[Start of Attachment]

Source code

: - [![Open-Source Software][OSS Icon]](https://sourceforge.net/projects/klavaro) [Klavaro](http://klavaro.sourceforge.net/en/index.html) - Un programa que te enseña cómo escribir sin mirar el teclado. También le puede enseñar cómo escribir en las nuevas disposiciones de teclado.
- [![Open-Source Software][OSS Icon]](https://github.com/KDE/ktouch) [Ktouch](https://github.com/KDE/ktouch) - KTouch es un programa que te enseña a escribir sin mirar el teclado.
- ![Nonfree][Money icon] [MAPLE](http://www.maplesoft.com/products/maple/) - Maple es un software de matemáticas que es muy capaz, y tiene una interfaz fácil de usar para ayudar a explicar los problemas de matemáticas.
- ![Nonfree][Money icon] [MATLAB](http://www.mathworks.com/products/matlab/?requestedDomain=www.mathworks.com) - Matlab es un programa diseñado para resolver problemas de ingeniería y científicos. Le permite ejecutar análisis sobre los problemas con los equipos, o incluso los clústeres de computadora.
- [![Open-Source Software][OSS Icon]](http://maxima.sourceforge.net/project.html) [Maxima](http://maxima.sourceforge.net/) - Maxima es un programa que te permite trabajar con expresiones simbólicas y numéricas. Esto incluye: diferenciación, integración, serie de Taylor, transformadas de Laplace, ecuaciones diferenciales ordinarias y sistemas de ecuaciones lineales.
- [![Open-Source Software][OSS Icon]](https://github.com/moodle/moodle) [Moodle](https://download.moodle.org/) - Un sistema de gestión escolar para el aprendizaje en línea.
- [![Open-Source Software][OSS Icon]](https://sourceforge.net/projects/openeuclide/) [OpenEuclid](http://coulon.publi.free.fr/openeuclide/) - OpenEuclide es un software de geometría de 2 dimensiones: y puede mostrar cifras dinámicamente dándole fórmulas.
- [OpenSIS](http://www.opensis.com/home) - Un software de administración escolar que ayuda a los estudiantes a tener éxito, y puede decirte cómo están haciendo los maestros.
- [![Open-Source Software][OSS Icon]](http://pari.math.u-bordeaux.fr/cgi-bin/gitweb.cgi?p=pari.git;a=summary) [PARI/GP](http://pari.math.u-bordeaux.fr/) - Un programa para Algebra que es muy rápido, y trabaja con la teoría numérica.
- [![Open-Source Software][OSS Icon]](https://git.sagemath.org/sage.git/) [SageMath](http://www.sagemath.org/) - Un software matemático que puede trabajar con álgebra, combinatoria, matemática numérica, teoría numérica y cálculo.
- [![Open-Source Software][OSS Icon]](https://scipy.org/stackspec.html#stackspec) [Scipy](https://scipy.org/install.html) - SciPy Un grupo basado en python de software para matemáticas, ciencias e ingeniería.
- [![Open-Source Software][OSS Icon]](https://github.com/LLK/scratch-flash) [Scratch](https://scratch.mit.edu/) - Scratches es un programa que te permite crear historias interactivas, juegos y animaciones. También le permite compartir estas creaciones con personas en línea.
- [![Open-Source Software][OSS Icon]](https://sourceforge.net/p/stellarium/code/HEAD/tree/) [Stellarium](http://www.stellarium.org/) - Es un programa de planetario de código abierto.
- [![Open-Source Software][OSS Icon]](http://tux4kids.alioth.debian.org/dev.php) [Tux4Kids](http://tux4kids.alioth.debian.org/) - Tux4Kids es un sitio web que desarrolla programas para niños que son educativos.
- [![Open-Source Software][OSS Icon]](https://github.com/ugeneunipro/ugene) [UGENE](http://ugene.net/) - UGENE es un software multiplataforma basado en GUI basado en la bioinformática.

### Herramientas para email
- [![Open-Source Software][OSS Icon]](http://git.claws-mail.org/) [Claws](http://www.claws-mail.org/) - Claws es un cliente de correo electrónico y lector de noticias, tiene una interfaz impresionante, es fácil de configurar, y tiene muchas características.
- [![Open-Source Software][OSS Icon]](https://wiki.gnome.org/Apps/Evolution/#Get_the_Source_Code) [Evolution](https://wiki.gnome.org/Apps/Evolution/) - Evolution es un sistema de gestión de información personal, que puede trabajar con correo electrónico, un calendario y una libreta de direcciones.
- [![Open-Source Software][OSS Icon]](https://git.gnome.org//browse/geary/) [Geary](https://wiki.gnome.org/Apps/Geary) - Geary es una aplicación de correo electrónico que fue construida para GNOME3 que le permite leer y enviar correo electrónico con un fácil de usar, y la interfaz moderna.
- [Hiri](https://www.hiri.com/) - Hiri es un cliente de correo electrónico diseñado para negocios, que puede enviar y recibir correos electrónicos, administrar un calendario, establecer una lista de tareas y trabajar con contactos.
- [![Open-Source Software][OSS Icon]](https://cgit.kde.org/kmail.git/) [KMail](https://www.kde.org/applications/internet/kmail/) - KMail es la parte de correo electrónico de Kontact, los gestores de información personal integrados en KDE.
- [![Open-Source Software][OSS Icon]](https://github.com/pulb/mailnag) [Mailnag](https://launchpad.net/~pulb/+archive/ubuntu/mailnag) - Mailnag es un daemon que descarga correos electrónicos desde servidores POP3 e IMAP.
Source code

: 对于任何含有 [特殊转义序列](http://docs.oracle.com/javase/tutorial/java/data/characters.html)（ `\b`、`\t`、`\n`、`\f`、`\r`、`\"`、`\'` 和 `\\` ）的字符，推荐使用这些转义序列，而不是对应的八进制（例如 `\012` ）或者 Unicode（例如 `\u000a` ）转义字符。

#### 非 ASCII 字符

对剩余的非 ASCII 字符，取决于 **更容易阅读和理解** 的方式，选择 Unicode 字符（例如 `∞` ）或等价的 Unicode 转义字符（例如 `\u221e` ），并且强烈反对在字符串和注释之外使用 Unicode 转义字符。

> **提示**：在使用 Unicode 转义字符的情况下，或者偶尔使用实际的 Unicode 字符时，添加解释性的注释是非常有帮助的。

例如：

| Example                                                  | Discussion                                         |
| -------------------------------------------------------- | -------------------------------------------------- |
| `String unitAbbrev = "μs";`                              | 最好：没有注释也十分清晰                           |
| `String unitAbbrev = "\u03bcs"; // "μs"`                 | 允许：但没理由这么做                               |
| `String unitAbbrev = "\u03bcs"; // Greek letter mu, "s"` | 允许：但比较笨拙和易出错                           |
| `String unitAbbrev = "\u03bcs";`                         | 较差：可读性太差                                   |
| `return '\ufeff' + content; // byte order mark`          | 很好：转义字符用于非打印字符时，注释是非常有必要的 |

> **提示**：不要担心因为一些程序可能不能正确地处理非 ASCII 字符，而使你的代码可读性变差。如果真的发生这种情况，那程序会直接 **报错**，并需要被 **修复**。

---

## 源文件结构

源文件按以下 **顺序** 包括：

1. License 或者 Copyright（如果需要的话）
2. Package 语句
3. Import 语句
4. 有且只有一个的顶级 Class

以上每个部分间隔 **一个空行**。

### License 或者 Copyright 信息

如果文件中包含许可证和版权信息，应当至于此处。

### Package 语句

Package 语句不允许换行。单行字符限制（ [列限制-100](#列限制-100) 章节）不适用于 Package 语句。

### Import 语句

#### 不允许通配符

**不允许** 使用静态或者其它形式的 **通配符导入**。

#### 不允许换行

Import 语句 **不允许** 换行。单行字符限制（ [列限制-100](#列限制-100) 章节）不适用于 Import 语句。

[End of Attachment]

# Aim of the task
Give only the number of lines in the entries above that hold the string "Unicode".

# Exercise response
3